Lipofuscin fluorescence can be studied noninvasively by spectrophotometry13 14 15 16 17 and/or imaging.18 19 20 21 22 23 Spectral studies13 15 of fundus autofluorescence (AF) have demonstrated that it exhibits the spatial distribution, excitation (Ex) and emission (Em) spectra, age-related increases, and localization among retinal layers that are characteristic of RPE lipofuscin.7 9 10 Observations in patients with AMD suggest that elevated lipofuscin may precede or coexist with the earliest stages of pathology in age-related maculopathy (ARM) but that advanced stages of pathology are associated with decreased RPE lipofuscin.14 16 Spectral measurements in fundus regions containing many drusen have demonstrated a shift of the emission spectrum toward short wave lengths, suggesting a contribution from drusen fluorophores.14 17 Furthermore, because RPE over drusen in histologic sections can appear stretched and thin, it was reasonable to question whether drusen would be associated with alterations in the distribution of lipofuscin in the overlying RPE.

------------------------------------------------------------------------

According to the text on lipofuscin fluorescence, what did spectral measurements show in fundus regions containing many drusen? Answer from the text on lipofuscin fluorescence alone.

**Dataset excerpts**
------------------------------------------------------------------------

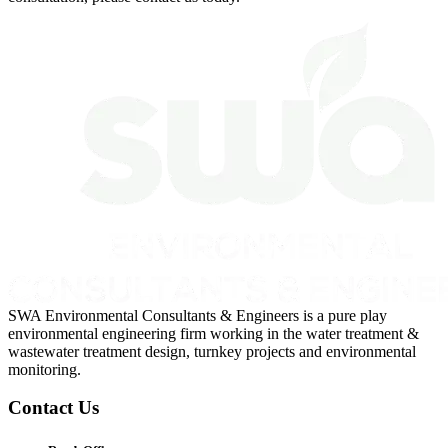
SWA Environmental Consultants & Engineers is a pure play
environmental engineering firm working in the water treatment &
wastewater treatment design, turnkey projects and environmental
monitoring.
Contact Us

------------------------------------------------------------------------

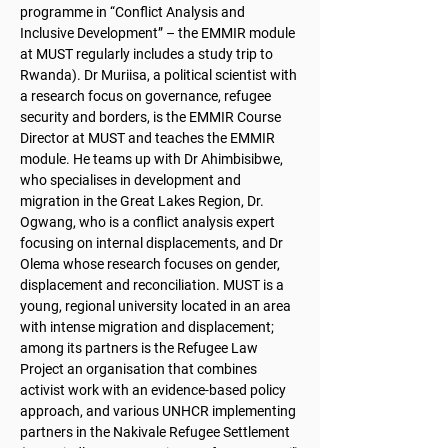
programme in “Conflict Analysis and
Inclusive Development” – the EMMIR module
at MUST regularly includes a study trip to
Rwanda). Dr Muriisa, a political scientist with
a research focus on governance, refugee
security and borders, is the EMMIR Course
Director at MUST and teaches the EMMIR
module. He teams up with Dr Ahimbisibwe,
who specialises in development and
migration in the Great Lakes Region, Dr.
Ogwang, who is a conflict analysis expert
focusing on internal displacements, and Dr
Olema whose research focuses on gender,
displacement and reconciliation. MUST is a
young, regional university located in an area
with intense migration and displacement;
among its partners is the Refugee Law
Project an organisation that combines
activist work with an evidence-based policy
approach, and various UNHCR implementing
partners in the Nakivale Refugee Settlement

------------------------------------------------------------------------

**TASK RESPONSE**
They showed a shift of the emission spectrum toward short wavelengths.